Vlahos was initially conflicted over developing the Dadbot, over fears it would "simply fail in a way that cheapens our relationship and my memories. The bot may be just good enough to remind my family of the man it emulates – but so far off from the real John Vlahos that it gives them the creeps".
'Building a robust, knowledgeable Dadbot'
The bot's conversations structure was based around a simple architecture, beginning with a short exchange around a greeting, then moving on to discuss one of various chapters of Vlahos' father's life. As an economics graduate from Berkeley, sports editor of The Daily Californian, a managing partner of a major law firm, an announcer in the press box of Berkeley's Memorial Stadium, an actor and a volunteer San Francisco tour guide, there is plenty of subject matter to discuss.
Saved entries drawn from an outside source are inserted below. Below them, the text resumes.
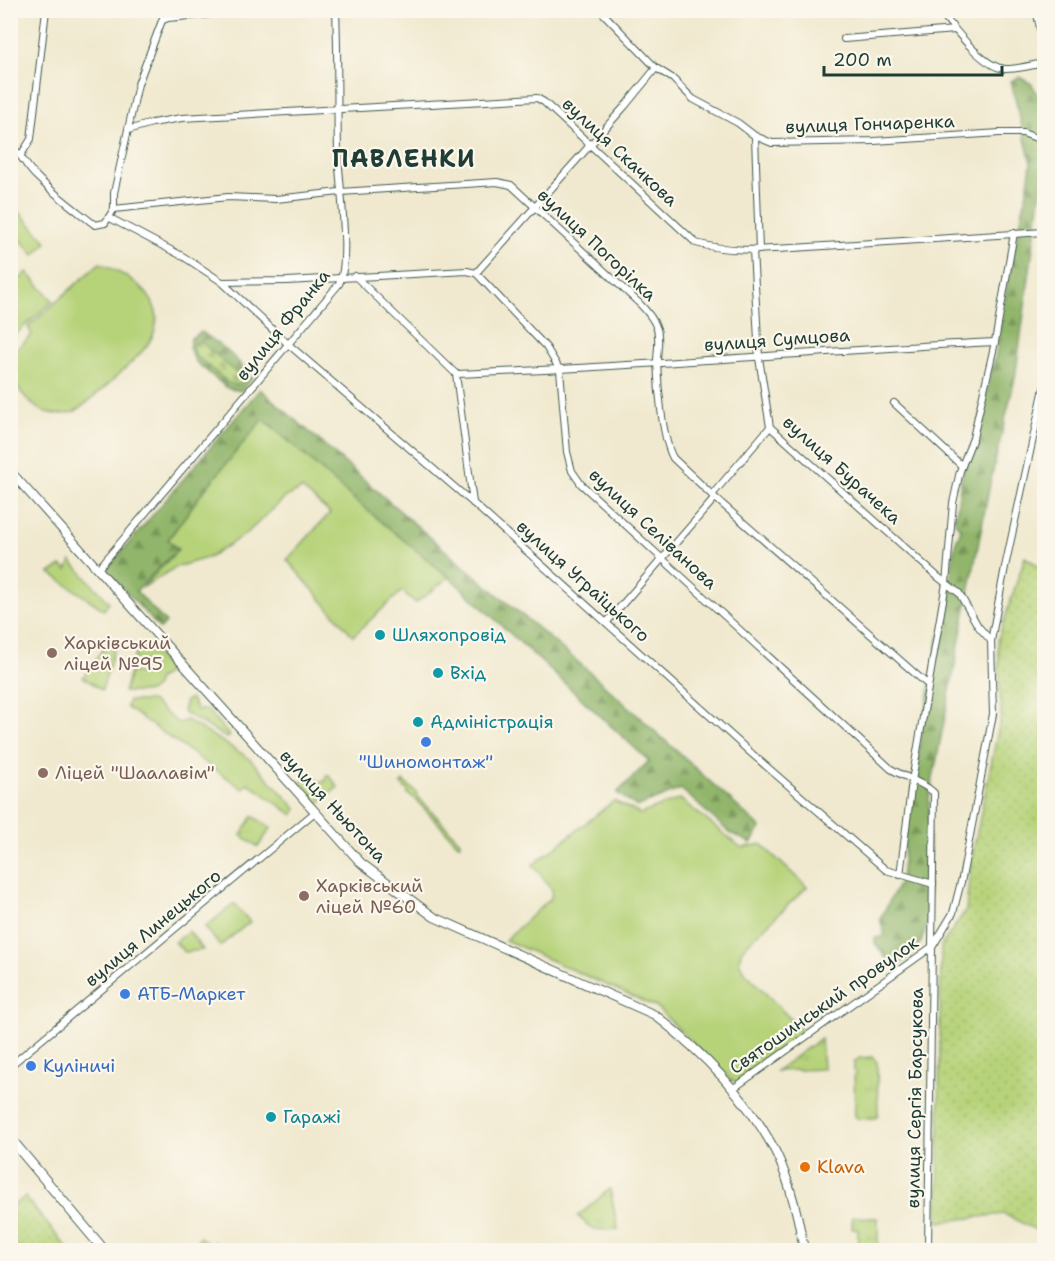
<svg xmlns="http://www.w3.org/2000/svg" width="1055" height="1261" viewBox="0 0 1055 1261" font-family="'Shantell Sans',sans-serif">
<defs>
<pattern id="forest-firs" width="22" height="20" patternUnits="userSpaceOnUse" patternTransform="scale(1.5)"><rect width="22" height="20" fill="#91b56a"/><path d="M5 1l3.5 6h-7zM16 11l3.5 6h-7z" fill="#769458"/></pattern>
<pattern id="cemetery-stones" width="16" height="16" patternUnits="userSpaceOnUse" patternTransform="scale(1.5)"><rect width="16" height="16" fill="#b7d37a"/><path d="M2 7V4a2 2 0 0 1 4 0v3zM10 15v-3a2 2 0 0 1 4 0v3z" fill="#9db66a"/></pattern>
<pattern id="park-tufts" width="24" height="20" patternUnits="userSpaceOnUse" patternTransform="scale(1.5)"><rect width="24" height="20" fill="#b7d37a"/><path d="M3 7l-1-3M5 7V3M7 7l1-3M15 17l-1-3M17 17v-4M19 17l1-3" fill="none" stroke="#9db66a"/></pattern>
<pattern id="garden-dots" width="8" height="8" patternUnits="userSpaceOnUse" patternTransform="scale(1.5)"><rect width="8" height="8" fill="#b7d37a"/><path d="M2 2h.1M6 6h.1" fill="none" stroke="#9db66a" stroke-width="1.8" stroke-linecap="round"/></pattern>
</defs>
<rect width="100%" height="100%" fill="#fbf7ec"/>
<filter id="ink" filterUnits="userSpaceOnUse"><feTurbulence type="fractalNoise" baseFrequency=".0167" numOctaves="2"/><feDisplacementMap in="SourceGraphic" scale="12" xChannelSelector="R" yChannelSelector="G"/><feConvolveMatrix kernelMatrix="1 2 1 2 8 2 1 2 1" color-interpolation-filters="sRGB"/></filter>
<filter id="wash" filterUnits="userSpaceOnUse"><feTurbulence type="fractalNoise" baseFrequency=".008" numOctaves="4" result="noise"/><feDisplacementMap in="SourceGraphic" scale="24" xChannelSelector="R" yChannelSelector="G"/><feGaussianBlur stdDeviation="1.35" result="paint"/><feColorMatrix in="noise" values="0 0 0 0 0 0 0 0 0 0 0 0 0 0 0 0 0 1.4 0 .05"/><feComposite in="paint" operator="in"/></filter>
<g filter="url(#wash)">
<rect width="100%" height="100%" fill="#f0e9cf"/>
<!-- grass -->
<g fill="#b7d37a" stroke="#6b8857" stroke-width="1.5">
<polygon points="19,212 47,242 34,255 11,229 11,220"/>
<path d="M100 263C121 273 148 285 155 309 159 320 155 334 148 344 141 355 84 408 73 412 56 418 38 412 27 399 10 379 10 379 11 354L32 335 28 327Z"/>
<polygon points="27,272 53,301 11,338 11,287"/>
<polygon points="263,418 356,501 449,577 416,603 402,591 353,636 287,560 330,513 302,489 286,497 247,533 210,557 176,567 142,588 178,550 168,540 198,498"/>
<polygon points="71,561 109,602 104,610 50,573 61,566 67,570"/>
<polygon points="110,639 116,643 102,690 83,677"/>
<polygon points="148,646 172,671 158,679 156,686 149,692 124,692 130,672 142,673 145,661 134,659 137,647 144,649"/>
<polygon points="191,699 197,710 207,710 230,736 227,738 183,712 186,700"/>
<polygon points="129,701 151,701 178,723 187,720 249,758 297,809 293,815 248,783 243,789 126,707"/>
<path d="M326 775H329L338 787 316 805 299 785C302 778 309 778 316 779L319 782 326 781Z"/>
<polygon points="403,781 417,793 416,795 460,841 460,844 458,844 414,798 408,794 408,791 401,784"/>
<polygon points="680,799 742,848 761,844 807,887 742,949 739,961 744,971 805,1034 737,1083 731,1080 656,1007 505,940 551,898 552,890 533,865 614,801 640,814"/>
<polygon points="234,904 250,922 220,946 205,927"/>
<polygon points="189,931 203,950 184,952 175,942"/>
</g>
<!-- forest -->
<g fill="url(#forest-firs)" stroke="#58794f" stroke-width="1.5">
<polygon points="1019,77 1032,84 1041,103 1044,169 1015,378 991,479 929,799 928,920 921,942 905,960 891,965 875,943 875,938 885,936 880,919 901,879 907,821 938,639 943,628 955,544 961,530 955,522 962,474 976,435 996,354 1009,273 1027,192 1031,163 1011,81"/>
<path d="M202 332C221 345 239 359 252 378L241 391 227 388 196 362 189 348 191 338Z"/>
<polygon points="260,389 447,552 591,673 761,828 751,843 730,833 681,789 637,807 617,793 649,761 449,577 356,501 263,419 198,498 168,540 178,549 136,591 166,623 160,629 106,570"/>
</g>
<!-- cemetery -->
<polygon fill="url(#cemetery-stones)" stroke="#6b8857" stroke-width="1.5" points="200,341 233,370 243,381 238,385 230,384 195,355 193,345"/>
<!-- park -->
<g fill="url(#park-tufts)" stroke="#6b8857" stroke-width="1.5">
<polygon points="253,816 271,828 258,847 241,835"/>
<polygon points="821,1038 823,1069 776,1071"/>
<polygon points="872,1057 877,1062 878,1115 875,1118 859,1119 855,1116 854,1062 860,1058"/>
<polygon points="610,1189 618,1229 593,1230 578,1216"/>
<polygon points="852,1217 878,1218 878,1250 858,1250 858,1229 852,1229"/>
</g>
<!-- garden -->
<g fill="url(#garden-dots)" stroke="#6b8857" stroke-width="1.5">
<polygon points="1025,557 1044,569 1044,1232 1040,1232 1004,1214 938,1222 941,946 966,910 971,861 1001,716 998,639"/>
<polygon points="25,1197 69,1250 25,1250 11,1244 11,1207"/>
<polygon points="200,1237 211,1246 215,1242 224,1250 190,1250"/>
</g>
</g>
<g filter="url(#ink)">
<g fill="none" stroke-linecap="round" stroke-linejoin="round">
<!-- minor casing -->
<g stroke="#3e574b" stroke-width="8">
<g id="minor">
<polyline points="600,10 656,68 672,78 693,99 738,123 755,136 772,143 874,141 1000,133 1023,133 1044,141"/>
<path d="M939 10C953 27 984 69 1006 69 1019 69 1032 65 1044 63"/>
<polyline points="1036,10 1044,46"/>
<polyline points="163,20 168,18 255,10"/>
<polyline points="844,39 955,30"/>
<path d="M128 130 152 123 182 118 537 98 544 102 696 243C727 252 760 250 793 248L1044 232"/>
<polyline points="755,136 759,250"/>
<path d="M10 144C21 154 26 167 37 177 55 195 76 210 95 225L105 223 114 209V193L138 84 166 10"/>
<polyline points="21,155 31,139 46,10"/>
<path d="M114 209 228 197 276 199 340 192 497 182 511 185 639 303C646 310 654 319 657 329 660 339 657 352 657 362 658 386 662 438 673 458L712 495 927 684"/>
<path d="M110 218 184 257 222 282 287 281 467 271 476 273 546 347 560 370 567 452 572 471 581 484 891 769C904 777 925 783 934 793L928 1250"/>
<polyline points="753,250 759,358 770,427 938,577 959,593 978,626 991,641"/>
<polyline points="476,273 625,106 656,68"/>
<polyline points="355,276 456,374"/>
<polyline points="222,282 288,344 473,503 751,753 886,870 933,884"/>
<polyline points="894,403 962,466"/>
<polyline points="712,495 770,427"/>
<path d="M473 503 456 374C636 367 816 351 995 342"/>
<path d="M98 569 339 284C351 261 339 182 338 152 337 105 338 58 336 10"/>
<polyline points="607,622 715,498"/>
<polyline points="900,875 912,781 946,583 953,503 960,471 973,438 995,342 1014,233"/>
<polyline points="10,1066 315,812"/>
<polyline points="734,1088 933,946 953,913 962,878 993,714 991,641 1005,567 1044,388"/>
</g>
</g>
<!-- tertiary casing -->
<g stroke="#3e574b" stroke-width="10">
<path id="tertiary" d="M10 471 361 863 434 917 655 1015C701 1051 743 1093 772 1145 789 1176 798 1215 804 1250"/>
</g>
<!-- primary casing -->
<g stroke="#3e574b" stroke-width="11">
<polyline id="primary" points="10,1138 104,1250"/>
</g>
<!-- minor -->
<use href="#minor" stroke="#fff" stroke-width="6"/>
<!-- tertiary -->
<use href="#tertiary" stroke="#fff" stroke-width="8"/>
<!-- primary -->
<use href="#primary" stroke="#fff" stroke-width="9"/>
</g>
</g>
<!-- markers -->
<g fill="#0f9aa8" stroke="#fbf7ec" stroke-width="2">
<circle cx="380" cy="635" r="6"/>
<circle cx="438" cy="673" r="6"/>
<circle cx="418" cy="722" r="6"/>
<circle cx="271" cy="1117" r="6"/>
</g>
<g fill="#8d6e63" stroke="#fbf7ec" stroke-width="2">
<circle cx="52" cy="653" r="6"/>
<circle cx="43" cy="773" r="6"/>
<circle cx="304" cy="896" r="6"/>
</g>
<g fill="#3f7fe0" stroke="#fbf7ec" stroke-width="2">
<circle cx="426" cy="742" r="6"/>
<circle cx="125" cy="994" r="6"/>
<circle cx="31" cy="1066" r="6"/>
</g>
<circle fill="#e8710a" stroke="#fbf7ec" stroke-width="2" cx="805" cy="1167" r="6"/>
<g text-anchor="middle" stroke-width="4.5" stroke-linejoin="round" paint-order="stroke">
<!-- street labels -->
<g font-size="18" fill="#1f3d34" stroke="#fbf7ec">
<text transform="translate(870 124) rotate(-2)" y="6">вулиця Гончаренка</text>
<text transform="translate(620 152) rotate(43)" y="6">вулиця Скачкова</text>
<text transform="translate(597 245) rotate(43)" y="6">вулиця Погорілка</text>
<text transform="translate(283 325) rotate(-51)" y="6">вулиця Франка</text>
<text transform="translate(777 340) rotate(-4)" y="6">вулиця Сумцова</text>
<text transform="translate(842 470) rotate(42)" y="6">вулиця Бурачека</text>
<text transform="translate(653 529) rotate(43)" y="6">вулиця Селіванова</text>
<text transform="translate(583 581) rotate(42)" y="6">вулиця Уграїцького</text>
<text transform="translate(333 806) rotate(47)" y="6">вулиця Ньютона</text>
<text transform="translate(153 928) rotate(-40)" y="6">вулиця Линецького</text>
<text transform="translate(824 1005) rotate(-35)" y="6">Святошинський провулок</text>
<text transform="translate(915 1098) rotate(-89)" y="6">вулиця Сергія Барсукова</text>
</g>
<!-- culture labels -->
<g font-size="18" fill="#0d838f" stroke="#fbf7ec" text-anchor="start">
<text x="392" y="641">Шляхопровід</text>
<text x="450" y="679">Вхід</text>
<text x="430" y="728">Адміністрація</text>
<text x="283" y="1123">Гаражі</text>
</g>
<!-- education labels -->
<g font-size="18" fill="#785e54" stroke="#fbf7ec" text-anchor="start">
<text x="64" y="649">Харківський<tspan x="64" dy="21">ліцей №95</tspan></text>
<text x="55" y="779">Ліцей "Шаалавім"</text>
<text x="316" y="892">Харківський<tspan x="316" dy="21">ліцей №60</tspan></text>
</g>
<!-- shop labels -->
<g font-size="18" fill="#366cbe" stroke="#fbf7ec" text-anchor="start">
<text x="426" y="768" text-anchor="middle">"Шиномонтаж"</text>
<text x="137" y="1000">АТБ-Маркет</text>
<text x="43" y="1072">Куліничі</text>
</g>
<!-- food labels -->
<g font-size="18" fill="#c56008" stroke="#fbf7ec" text-anchor="start">
<text x="817" y="1173">Klava</text>
</g>
<!-- district labels -->
<g font-size="24" font-weight="bold" letter-spacing="1.5" fill="#1f3d34" stroke="#fbf7ec">
<text x="404" y="167">ПАВЛЕНКИ</text>
</g>
</g>
<!-- margin -->
<rect width="1055" height="1261" fill="none" stroke="#fbf7ec" stroke-width="36"/>
<!-- scale -->
<path d="M824 66v9h178v-9" fill="none" stroke="#1f3d34" stroke-width="3"/>
<text x="833" y="66" font-size="18" fill="#1f3d34" stroke="#fbf7ec" stroke-width="4.5" paint-order="stroke">200 m</text>
</svg>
Vlahos spent months writing scripts for the chatbot to use in every scenario, using phrases gathered from the transcriptions of his father's conversations. The Dadbot has been programmed to sometimes take the lead in conversations, and adjust its answers based on how the other person says they are feeling.
PullStrings then added a feature where audio replies can be added into conversations, giving Vlahos the chance to take clips of his dad's stories and add them to the bot's growing roster of answers.
When tested by his mother, the Dadbot showed how it understands who it is talking to, and will then bring up memories the two of them have shared, such as holidays together from decades ago.
After his father's passing, Vlahos surprised himself with a growing desire to keep working on the chatbot, perfecting it and making it seem more human. Vlahos writes: "As an AI creator, I know my skills are puny. But I have come far enough, and spoken to enough bot builders, to glimpse a plausible form of perfection. The bot of the future, whose component technologies are all under development today, will be able to know the details of a person's life far more robustly than my current creation does...[it] will even be emotionally perceptive."
Speaking to the As It Happens show on CBC Radio, Vlahos said of using the Dadbot: "It either brings a smile to my face and a warm feeling sometimes, and at other times it brings a tear to my eye... It can make him feel closer sometimes, or I can be painfully aware that I'm talking to a computer program that I created that very clearly is not him."